● What to work on
Where the records below show a line containing "an element .", start copying; end with the line containing "with an offset.", and copy it too.

(Data items)
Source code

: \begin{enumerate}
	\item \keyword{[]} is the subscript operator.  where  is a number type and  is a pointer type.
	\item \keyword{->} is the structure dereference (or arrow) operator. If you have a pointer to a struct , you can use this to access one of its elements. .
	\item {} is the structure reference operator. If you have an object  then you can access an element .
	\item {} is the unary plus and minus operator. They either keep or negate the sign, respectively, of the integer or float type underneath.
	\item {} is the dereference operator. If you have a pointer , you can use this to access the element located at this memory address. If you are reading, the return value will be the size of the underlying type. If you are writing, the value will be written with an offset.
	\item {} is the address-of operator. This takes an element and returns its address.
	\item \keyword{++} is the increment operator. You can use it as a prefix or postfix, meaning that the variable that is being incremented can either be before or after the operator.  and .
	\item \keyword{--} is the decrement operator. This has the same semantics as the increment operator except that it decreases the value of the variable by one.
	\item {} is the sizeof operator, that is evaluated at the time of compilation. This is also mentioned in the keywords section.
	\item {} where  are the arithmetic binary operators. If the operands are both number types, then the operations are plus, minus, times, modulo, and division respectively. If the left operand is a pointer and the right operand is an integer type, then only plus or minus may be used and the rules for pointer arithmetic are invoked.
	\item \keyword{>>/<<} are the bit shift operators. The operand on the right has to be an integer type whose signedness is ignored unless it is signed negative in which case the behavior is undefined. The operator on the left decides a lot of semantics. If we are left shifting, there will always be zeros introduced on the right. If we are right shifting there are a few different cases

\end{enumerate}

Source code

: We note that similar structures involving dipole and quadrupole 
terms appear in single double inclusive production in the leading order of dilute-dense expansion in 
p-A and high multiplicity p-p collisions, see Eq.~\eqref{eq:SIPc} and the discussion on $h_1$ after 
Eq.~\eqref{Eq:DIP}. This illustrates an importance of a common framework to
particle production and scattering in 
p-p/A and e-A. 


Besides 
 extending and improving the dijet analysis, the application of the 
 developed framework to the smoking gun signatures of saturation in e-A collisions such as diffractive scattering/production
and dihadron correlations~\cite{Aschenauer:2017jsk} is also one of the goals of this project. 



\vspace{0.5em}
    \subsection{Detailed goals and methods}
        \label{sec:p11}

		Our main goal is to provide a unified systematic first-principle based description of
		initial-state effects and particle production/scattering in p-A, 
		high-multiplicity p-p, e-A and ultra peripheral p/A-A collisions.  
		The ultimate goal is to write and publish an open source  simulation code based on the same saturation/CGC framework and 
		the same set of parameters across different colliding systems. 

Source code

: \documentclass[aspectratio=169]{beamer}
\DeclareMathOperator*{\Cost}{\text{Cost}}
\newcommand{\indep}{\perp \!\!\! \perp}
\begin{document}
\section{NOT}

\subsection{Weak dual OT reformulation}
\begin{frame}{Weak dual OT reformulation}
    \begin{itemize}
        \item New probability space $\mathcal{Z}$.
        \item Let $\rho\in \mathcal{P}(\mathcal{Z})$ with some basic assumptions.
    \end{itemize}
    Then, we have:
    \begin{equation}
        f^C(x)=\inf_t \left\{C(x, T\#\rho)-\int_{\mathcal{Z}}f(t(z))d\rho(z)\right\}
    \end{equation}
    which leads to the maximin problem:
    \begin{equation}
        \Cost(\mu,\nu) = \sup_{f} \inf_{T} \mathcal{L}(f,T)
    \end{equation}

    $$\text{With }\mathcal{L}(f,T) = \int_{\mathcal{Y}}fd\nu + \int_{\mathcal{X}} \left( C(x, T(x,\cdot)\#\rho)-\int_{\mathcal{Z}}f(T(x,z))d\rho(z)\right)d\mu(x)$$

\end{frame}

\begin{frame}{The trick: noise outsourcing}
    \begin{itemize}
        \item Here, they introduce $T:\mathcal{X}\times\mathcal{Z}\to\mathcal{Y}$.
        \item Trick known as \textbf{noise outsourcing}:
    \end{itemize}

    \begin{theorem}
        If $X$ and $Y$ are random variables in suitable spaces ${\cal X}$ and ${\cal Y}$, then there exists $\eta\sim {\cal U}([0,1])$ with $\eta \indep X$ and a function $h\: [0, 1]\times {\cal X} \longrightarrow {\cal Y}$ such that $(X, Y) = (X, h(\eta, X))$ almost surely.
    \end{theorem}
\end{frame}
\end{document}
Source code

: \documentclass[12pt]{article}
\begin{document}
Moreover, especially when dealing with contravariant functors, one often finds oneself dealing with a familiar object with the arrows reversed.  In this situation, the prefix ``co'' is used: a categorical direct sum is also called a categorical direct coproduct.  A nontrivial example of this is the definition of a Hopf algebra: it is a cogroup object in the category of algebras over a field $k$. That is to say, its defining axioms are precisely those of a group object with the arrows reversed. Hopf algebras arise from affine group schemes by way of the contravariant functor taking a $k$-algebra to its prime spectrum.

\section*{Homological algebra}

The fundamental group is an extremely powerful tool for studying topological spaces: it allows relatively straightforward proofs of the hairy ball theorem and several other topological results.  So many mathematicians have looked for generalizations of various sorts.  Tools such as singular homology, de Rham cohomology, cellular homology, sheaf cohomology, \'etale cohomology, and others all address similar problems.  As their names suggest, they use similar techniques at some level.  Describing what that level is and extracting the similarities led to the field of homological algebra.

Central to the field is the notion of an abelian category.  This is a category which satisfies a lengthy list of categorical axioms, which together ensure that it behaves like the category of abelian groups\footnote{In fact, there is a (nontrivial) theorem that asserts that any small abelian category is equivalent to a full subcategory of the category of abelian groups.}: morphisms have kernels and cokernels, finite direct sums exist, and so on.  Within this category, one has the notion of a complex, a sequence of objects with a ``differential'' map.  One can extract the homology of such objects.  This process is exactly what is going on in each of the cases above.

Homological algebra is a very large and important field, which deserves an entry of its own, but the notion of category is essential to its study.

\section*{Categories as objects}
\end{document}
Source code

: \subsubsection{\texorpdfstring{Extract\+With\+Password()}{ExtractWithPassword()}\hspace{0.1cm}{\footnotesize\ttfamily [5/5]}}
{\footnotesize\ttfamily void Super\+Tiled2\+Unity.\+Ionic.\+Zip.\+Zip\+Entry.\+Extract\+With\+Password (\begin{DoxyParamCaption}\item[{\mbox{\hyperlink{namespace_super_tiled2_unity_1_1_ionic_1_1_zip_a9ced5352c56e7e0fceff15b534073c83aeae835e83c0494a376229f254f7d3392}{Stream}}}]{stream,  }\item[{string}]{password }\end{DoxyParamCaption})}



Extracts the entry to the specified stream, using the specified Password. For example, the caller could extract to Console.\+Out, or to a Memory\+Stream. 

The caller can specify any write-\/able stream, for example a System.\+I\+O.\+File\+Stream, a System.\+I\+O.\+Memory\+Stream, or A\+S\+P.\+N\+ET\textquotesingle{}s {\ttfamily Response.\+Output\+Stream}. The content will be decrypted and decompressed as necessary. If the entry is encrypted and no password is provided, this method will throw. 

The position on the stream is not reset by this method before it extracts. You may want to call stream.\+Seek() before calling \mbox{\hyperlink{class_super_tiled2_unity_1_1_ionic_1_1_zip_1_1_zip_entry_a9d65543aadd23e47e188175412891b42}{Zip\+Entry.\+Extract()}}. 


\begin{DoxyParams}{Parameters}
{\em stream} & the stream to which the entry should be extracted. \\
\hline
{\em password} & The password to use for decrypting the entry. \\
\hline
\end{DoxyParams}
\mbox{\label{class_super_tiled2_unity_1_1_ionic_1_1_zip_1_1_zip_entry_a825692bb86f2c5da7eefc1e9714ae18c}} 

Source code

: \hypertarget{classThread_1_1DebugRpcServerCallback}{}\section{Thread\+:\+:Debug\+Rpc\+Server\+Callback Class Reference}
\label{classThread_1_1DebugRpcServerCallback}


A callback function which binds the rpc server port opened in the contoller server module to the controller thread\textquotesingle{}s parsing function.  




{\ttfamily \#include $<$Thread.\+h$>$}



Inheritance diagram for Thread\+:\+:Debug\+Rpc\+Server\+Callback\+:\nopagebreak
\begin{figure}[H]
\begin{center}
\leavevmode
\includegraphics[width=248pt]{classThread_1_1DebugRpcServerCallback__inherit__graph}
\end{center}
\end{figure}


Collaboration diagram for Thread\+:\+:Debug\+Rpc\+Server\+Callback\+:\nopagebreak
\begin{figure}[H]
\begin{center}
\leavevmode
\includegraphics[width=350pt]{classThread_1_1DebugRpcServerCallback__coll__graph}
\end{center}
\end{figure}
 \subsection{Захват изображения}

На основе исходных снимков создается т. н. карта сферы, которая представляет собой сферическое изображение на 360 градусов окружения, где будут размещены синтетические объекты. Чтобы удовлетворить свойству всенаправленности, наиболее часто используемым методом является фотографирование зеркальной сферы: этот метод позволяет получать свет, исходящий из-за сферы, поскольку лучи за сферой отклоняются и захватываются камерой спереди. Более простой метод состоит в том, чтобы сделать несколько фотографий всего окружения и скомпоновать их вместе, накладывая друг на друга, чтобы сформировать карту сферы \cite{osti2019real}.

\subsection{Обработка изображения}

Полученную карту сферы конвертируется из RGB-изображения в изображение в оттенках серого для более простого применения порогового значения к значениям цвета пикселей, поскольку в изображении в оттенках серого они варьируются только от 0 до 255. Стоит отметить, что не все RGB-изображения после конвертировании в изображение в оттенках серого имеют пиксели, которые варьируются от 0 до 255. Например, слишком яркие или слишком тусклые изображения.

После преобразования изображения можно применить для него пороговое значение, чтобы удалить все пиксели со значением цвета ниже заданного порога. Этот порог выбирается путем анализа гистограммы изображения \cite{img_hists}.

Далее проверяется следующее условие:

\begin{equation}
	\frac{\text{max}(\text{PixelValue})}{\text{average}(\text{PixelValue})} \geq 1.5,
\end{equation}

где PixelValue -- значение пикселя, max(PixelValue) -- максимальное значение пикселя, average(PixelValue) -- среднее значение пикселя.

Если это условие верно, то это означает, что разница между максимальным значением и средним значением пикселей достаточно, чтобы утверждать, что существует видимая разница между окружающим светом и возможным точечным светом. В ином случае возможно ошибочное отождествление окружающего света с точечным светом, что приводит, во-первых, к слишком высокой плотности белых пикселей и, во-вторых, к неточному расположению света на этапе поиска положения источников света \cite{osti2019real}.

● Expected output
	\item {} is the structure reference operator. If you have an object  then you can access an element .
	\item {} is the unary plus and minus operator. They either keep or negate the sign, respectively, of the integer or float type underneath.
	\item {} is the dereference operator. If you have a pointer , you can use this to access the element located at this memory address. If you are reading, the return value will be the size of the underlying type. If you are writing, the value will be written with an offset.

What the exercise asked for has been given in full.